Using single-dimensional lists
The MAPCAR function will pass the items from two or more lists as the parameters for a function. MAPCAR returns a new list as the result of passing the old lists to the function. This is handy for creating new point lists from lists containing the “x” and “y” coordinates.
(setq point_list (mapcar 'list x_list y_list))
We can use the same functions for creating arrays that are used for lists, because an array is nothing more than a list. It’s sometimes easier to think of things in the context of an array than to try to see them as lists. A list tends to be a long string of items, where an array is a more structured item.
The quote symbol will be used for laying out arrays when we know what we are putting in the array. An array of constant data is such an array, and the listing below shows how to layout such an array. This is a list of the “tap” diameter and the “tap drill” diameters for some popular screw sizes.
(("Name" "#3") ("Tap" 0.099) ("TDrill" 0.0785))
(("Name" "#4") ("Tap" 0.112) ("TDrill" 0.0890))
(("Name" "#5") ("Tap" 0.125) ("TDrill" 0.1015))
(("Name" "#6") ("Tap" 0.138) ("TDrill" 0.1065))
(("Name" "#8") ("Tap" 0.164) ("TDrill" 0.1360))
(("Name" "#10") ("Tap" 0.1875) ("TDrill" 0.1495))
(("Name" "1/4") ("Tap" 0.2500) ("TDrill" 0.2010))
(("Name" "5/16")("Tap" 0.3125) ("TDrill" 0.2570))
(("Name" "3/8") ("Tap" 0.375) ("TDrill" 0.3125))
(("Name" "1/2") ("Tap" 0.500) ("TDrill" 0.4219))
(("Name" "5/8") ("Tap" 0.625) ("TDrill" 0.5469))
(("Name" "3/4") ("Tap" 0.750) ("TDrill" 0.6563))
(("Name" "M3") ("Tap" 0.11811024) ("TDrill" 0.09842520))
(("Name" "M4") ("Tap" 0.15748032) ("TDrill" 0.12992126))
(("Name" "M5") ("Tap" 0.19685039) ("TDrill" 0.16535433))
(("Name" "M6") ("Tap" 0.23622047) ("TDrill" 0.19685039))
(("Name" "M8") ("Tap" 0.31496063) ("TDrill" 0.26574803))
(("Name" "M10") ("Tap" 0.39370079) ("TDrill" 0.33464567))
(("Name" "M12") ("Tap" 0.47244094) ("TDrill" 0.40354331))
(("Name" "M16") ("Tap" 0.62992126) ("TDrill" 0.55118110))
(("Name" "M20") ("Tap" 0.78740157) ("TDrill" 0.68897638))))
Laying the previous list out in the form of an array makes the list easier to see, and deal with.
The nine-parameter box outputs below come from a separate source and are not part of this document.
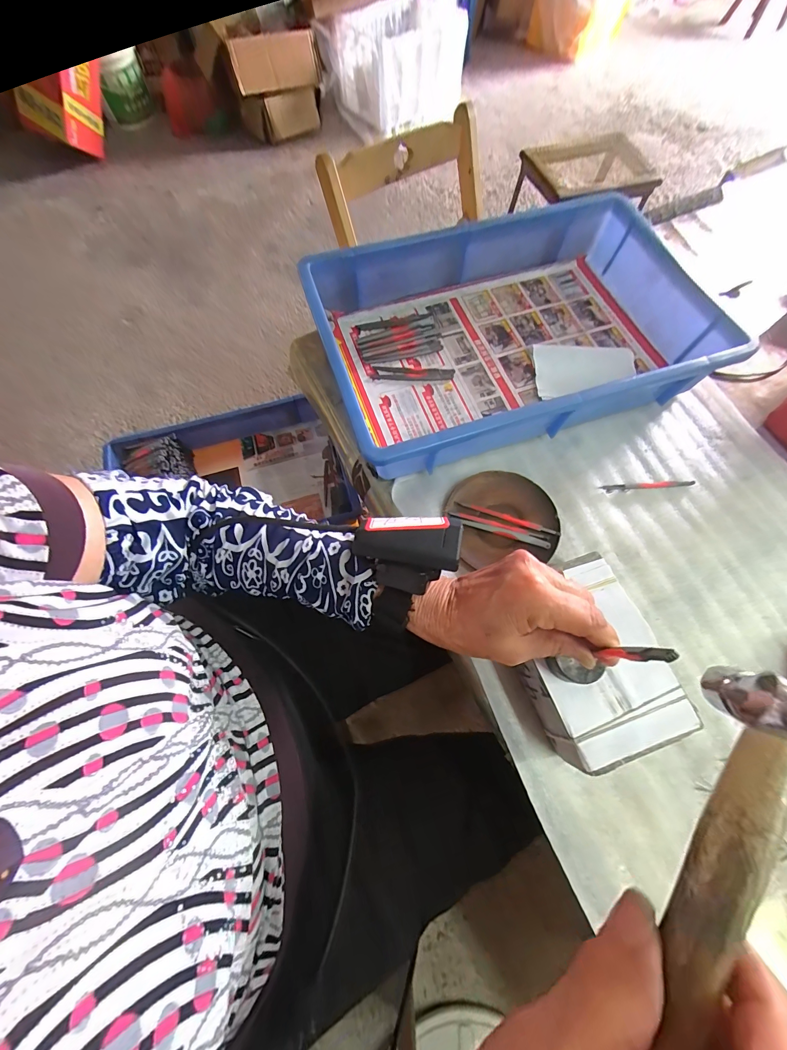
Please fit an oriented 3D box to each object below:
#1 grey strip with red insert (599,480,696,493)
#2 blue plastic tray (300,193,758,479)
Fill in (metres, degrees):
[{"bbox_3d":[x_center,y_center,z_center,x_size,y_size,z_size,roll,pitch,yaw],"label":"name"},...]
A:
[{"bbox_3d":[0.278,-0.043,0.391,0.105,0.004,0.009,-5,70,-4],"label":"grey strip with red insert"},{"bbox_3d":[0.134,-0.230,0.421,0.423,0.072,0.283,-17,70,-7],"label":"blue plastic tray"}]

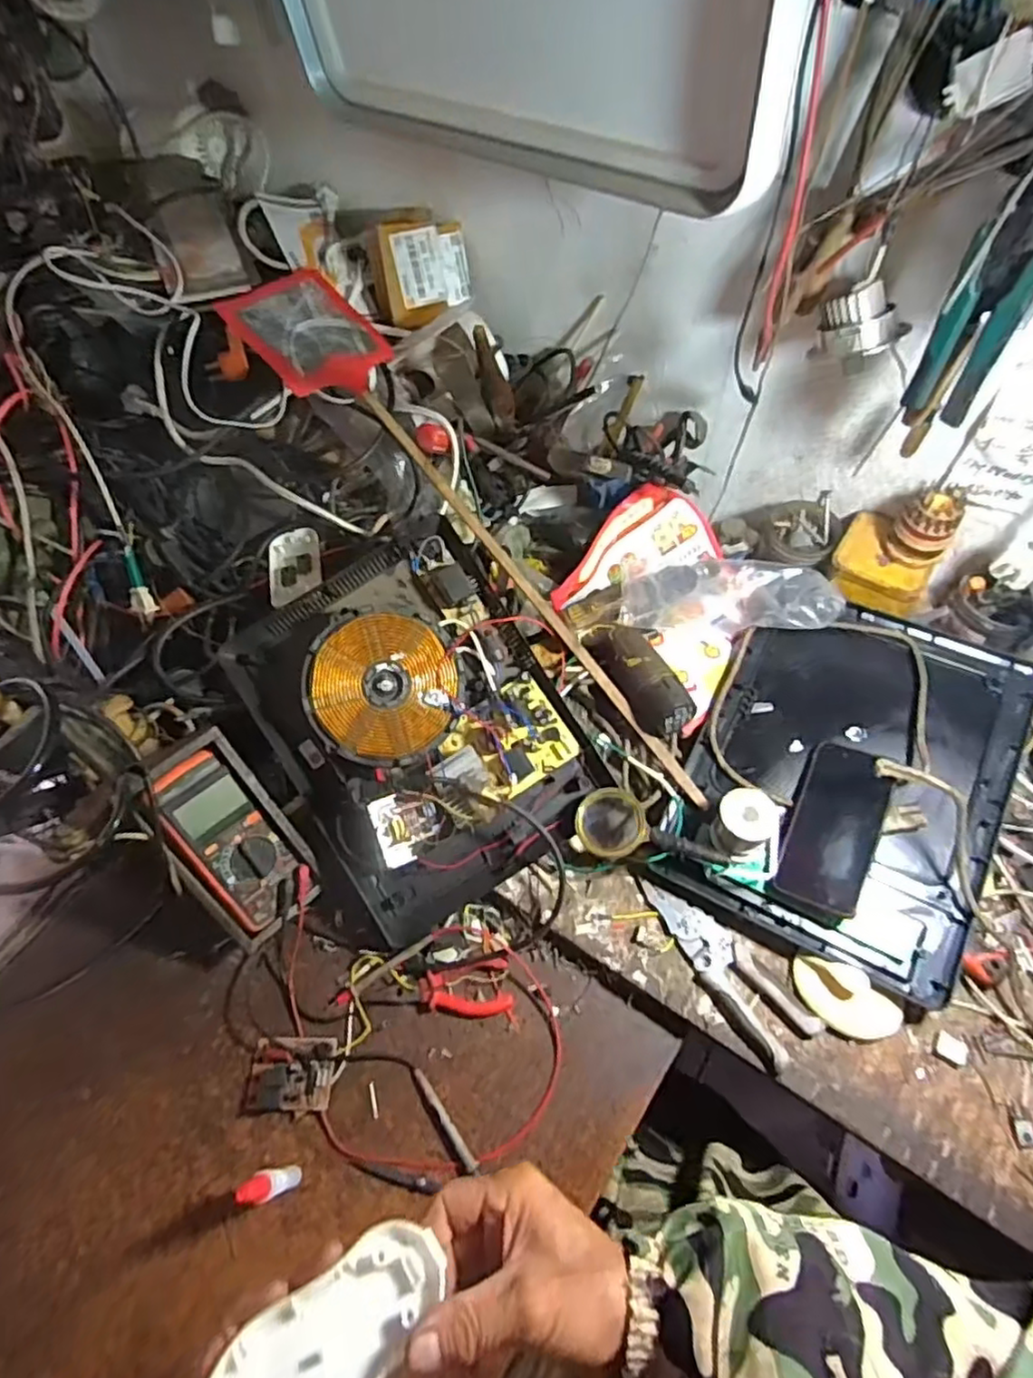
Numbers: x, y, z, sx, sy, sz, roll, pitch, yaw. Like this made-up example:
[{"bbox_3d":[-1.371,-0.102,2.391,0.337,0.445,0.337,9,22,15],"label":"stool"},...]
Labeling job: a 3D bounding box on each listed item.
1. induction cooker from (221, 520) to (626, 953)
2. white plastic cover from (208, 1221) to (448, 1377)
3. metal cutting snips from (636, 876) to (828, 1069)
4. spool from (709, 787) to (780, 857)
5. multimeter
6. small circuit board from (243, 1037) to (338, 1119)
[{"bbox_3d":[-0.096,0.028,0.688,0.293,0.092,0.364,-31,86,-7],"label":"induction cooker"},{"bbox_3d":[-0.090,0.315,0.323,0.116,0.010,0.057,-25,61,-32],"label":"white plastic cover"},{"bbox_3d":[0.188,0.260,0.638,0.062,0.014,0.189,-40,66,-17],"label":"metal cutting snips"},{"bbox_3d":[0.218,0.132,0.654,0.053,0.052,0.064,35,69,20],"label":"spool"},{"bbox_3d":[-0.284,0.148,0.662,0.077,0.178,0.036,-37,23,-33],"label":"multimeter"},{"bbox_3d":[-0.212,0.359,0.627,0.078,0.018,0.063,2,62,5],"label":"small circuit board"}]

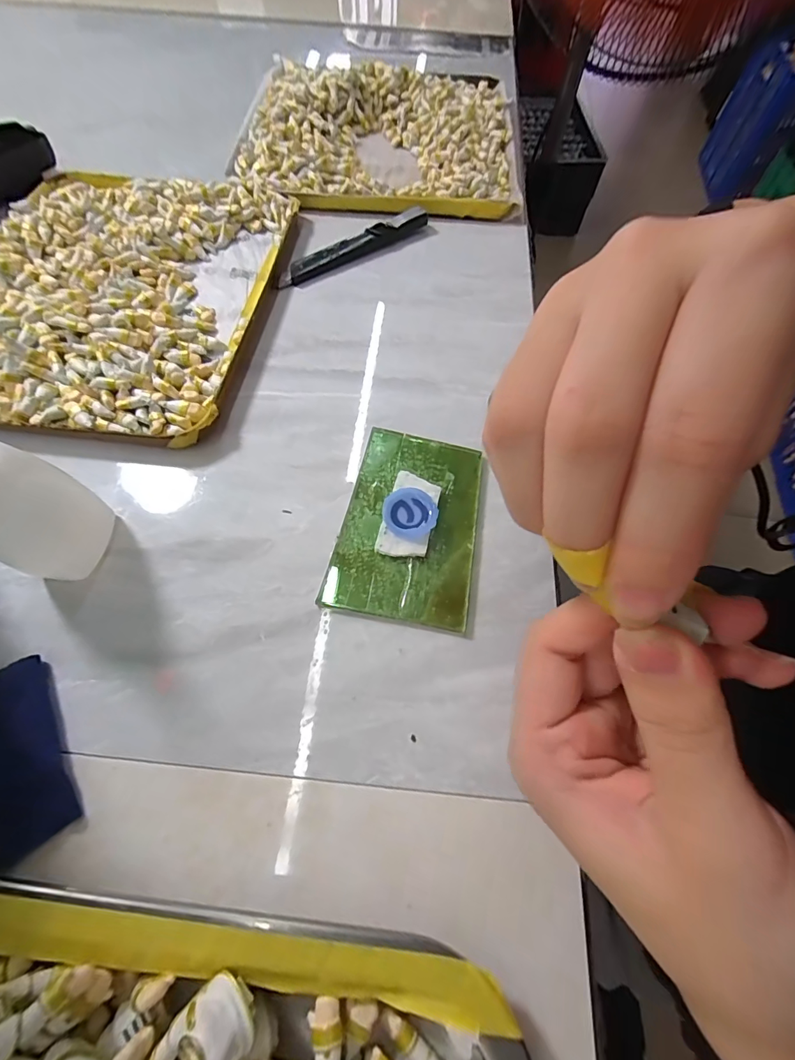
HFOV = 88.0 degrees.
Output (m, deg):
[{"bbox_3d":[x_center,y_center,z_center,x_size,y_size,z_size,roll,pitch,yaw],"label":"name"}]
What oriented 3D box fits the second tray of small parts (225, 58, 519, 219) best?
[{"bbox_3d":[-0.017,-0.360,0.367,0.235,0.034,0.218,4,64,-1],"label":"second tray of small parts"}]

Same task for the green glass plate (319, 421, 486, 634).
[{"bbox_3d":[0.007,-0.006,0.210,0.067,0.011,0.103,11,65,3],"label":"green glass plate"}]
Had I put each item in the list end to end, it would have been extremely difficult to see what was in the list. The layout above allows me to see every list in the array, and when I’m writing my access routines I will be able to tell how deep into the array I have to dig.
To make a complete function that would return the list to my calling function I would add the following code. By getting my list of drill sizes like this, I don’t need to have the whole BigTapList in memory for the entire duration of my program. I can just get the data I need and let the rest go away with the function to retrieve the data.
(defun get_tap_list ( TapSize
;code shown above
(setq TapNdx 0
TapList (car BigTapList))
(/= TapSize (cadr (assoc "Name" TapList)))
(setq TapList (nth TapNdx BigTapList))
(setq TapNdx (+ TapNdx 1)))
(car (list TapList))
By doing things the ways I have shown above we keep only that data we need. Any data that will not be used by your program should not exist. Memory is large and cheap these days, but we still need to use good programming practices so we don’t get caught off-guard by anything.